• [WRITTEN TASK]:
Rewrite the listing below, replacing "chart" with "graph" everywhere and changing nothing else. Leave out the pictures.
━━━ EXTRACTED ENTRIES ━━━
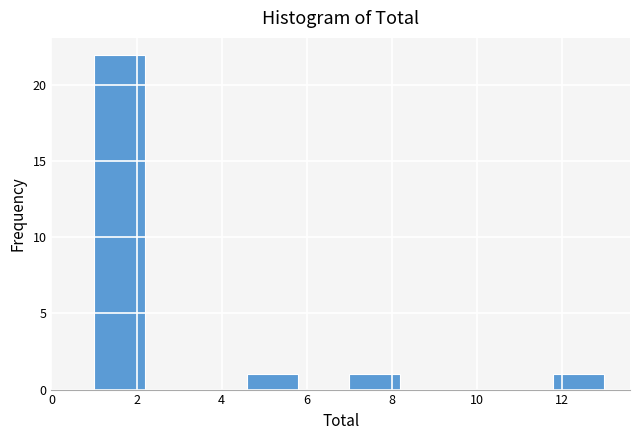

Over which range of the x-axis is the bar tallest?

1.0 to 2.2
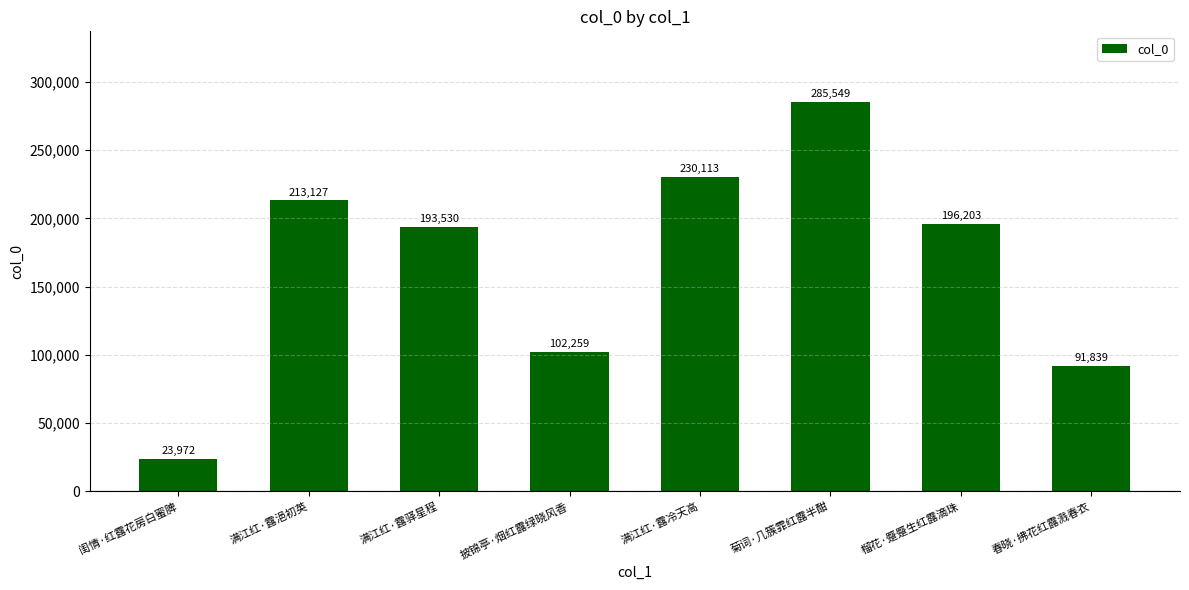

List the labels in order of value, smallest first.

闺情·红露花房白蜜脾, 春晓·拂花红露溅春衣, 披锦亭·烟红露绿晓风香, 满江红·露驿星程, 榴花·蹙蹙生红露滴珠, 满江红·露浥初英, 满江红·露冷天高, 菊词·几簇霏红露半酣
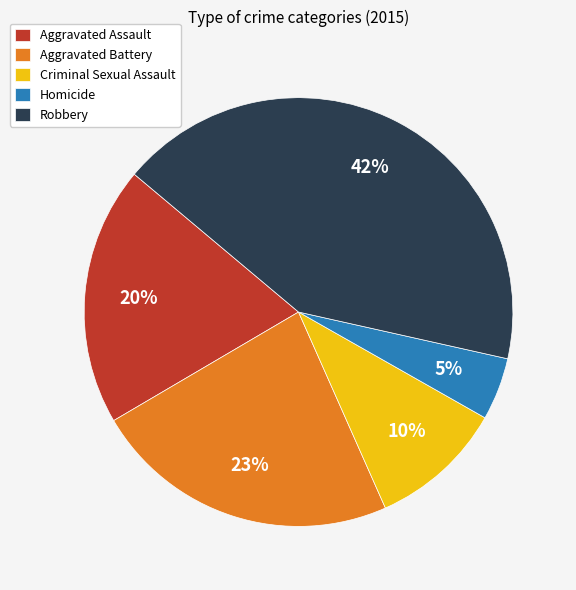

How many slices are in this pie chart?

5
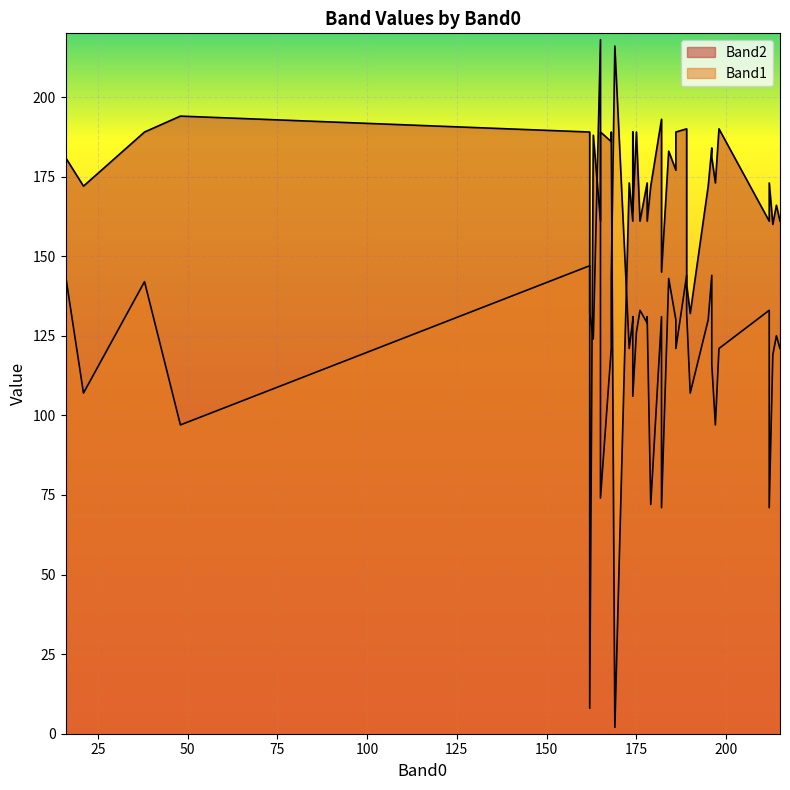

What are all the series names shown in the legend?

Band2, Band1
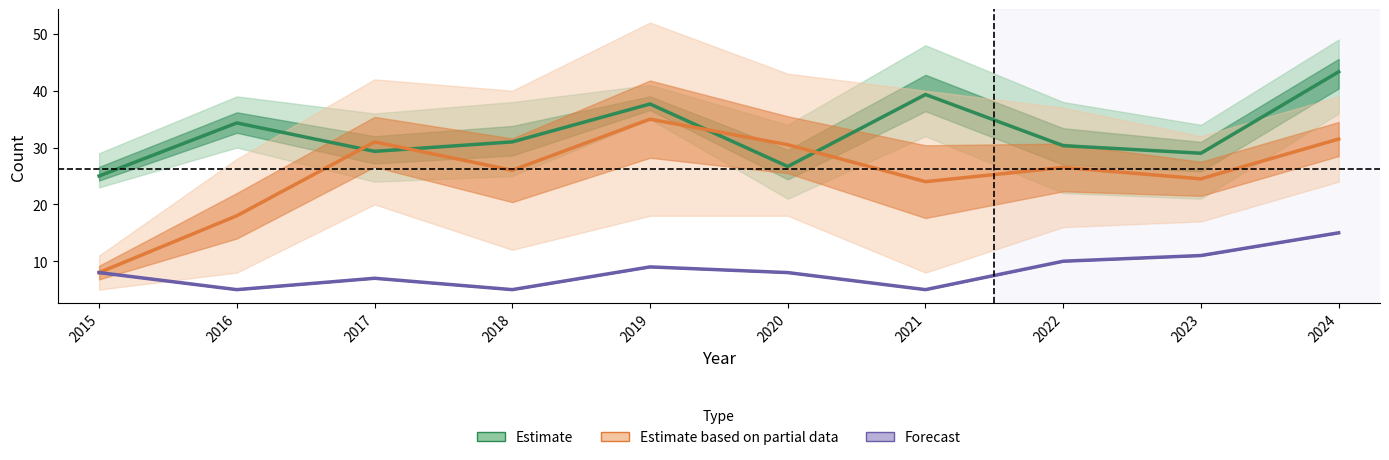

Does the chart display data point markers on the line(s)?

No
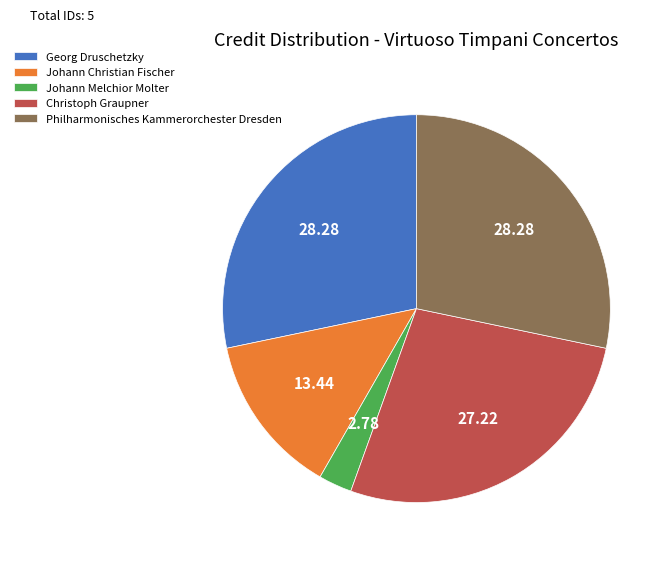

Between Georg Druschetzky and Johann Melchior Molter, which is larger?

Georg Druschetzky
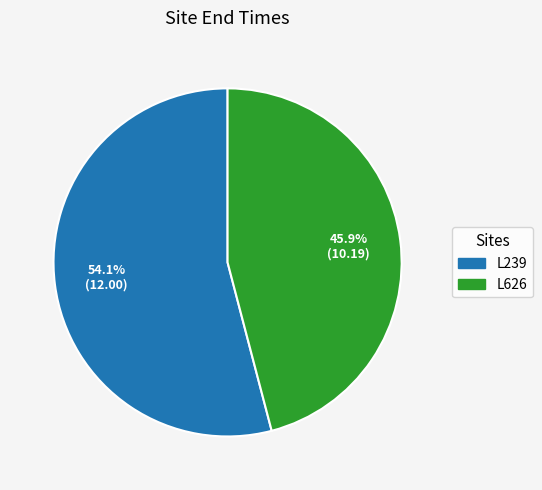

What is the total percentage of L239 and L626?

100.0%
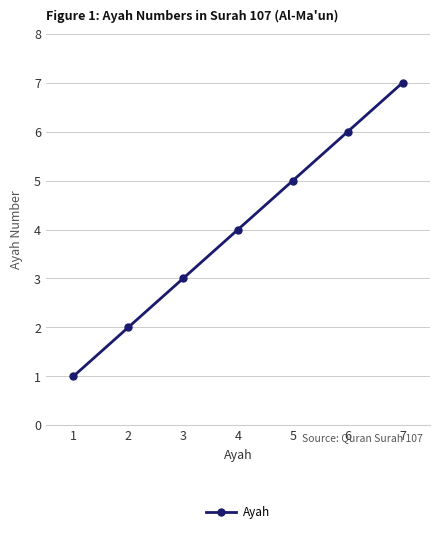

What is the value of the 7th point from the left?

7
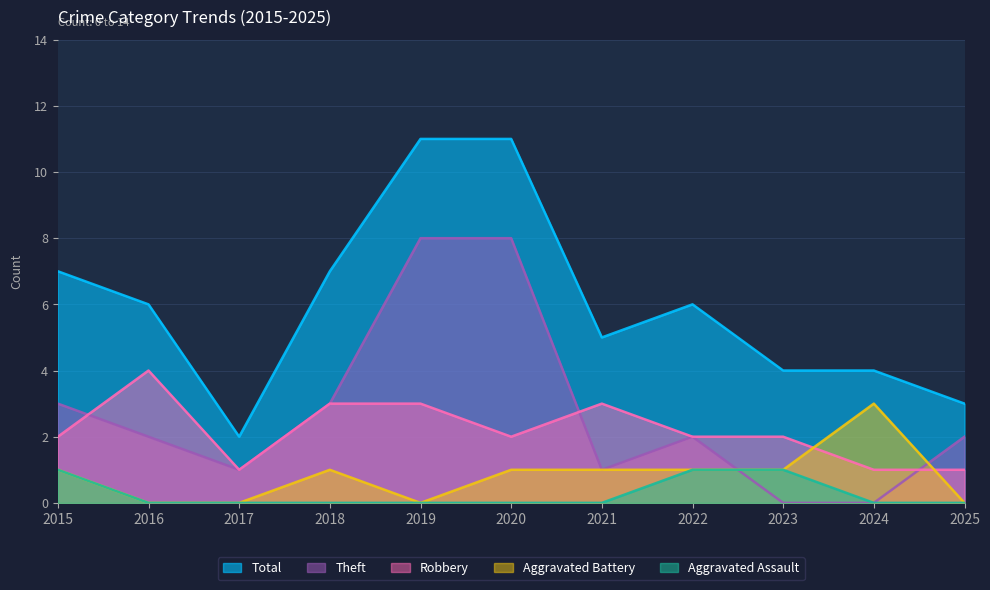

What is the difference between the maximum and minimum values in the Theft series?

8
━━━
• [TASK OUTPUT]:
Over which range of the x-axis is the bar tallest?

1.0 to 2.2

List the labels in order of value, smallest first.

闺情·红露花房白蜜脾, 春晓·拂花红露溅春衣, 披锦亭·烟红露绿晓风香, 满江红·露驿星程, 榴花·蹙蹙生红露滴珠, 满江红·露浥初英, 满江红·露冷天高, 菊词·几簇霏红露半酣

How many slices are in this pie graph?

5

What are all the series names shown in the legend?

Band2, Band1

Does the graph display data point markers on the line(s)?

No

Between Georg Druschetzky and Johann Melchior Molter, which is larger?

Georg Druschetzky

What is the total percentage of L239 and L626?

100.0%

What is the value of the 7th point from the left?

7

What is the difference between the maximum and minimum values in the Theft series?

8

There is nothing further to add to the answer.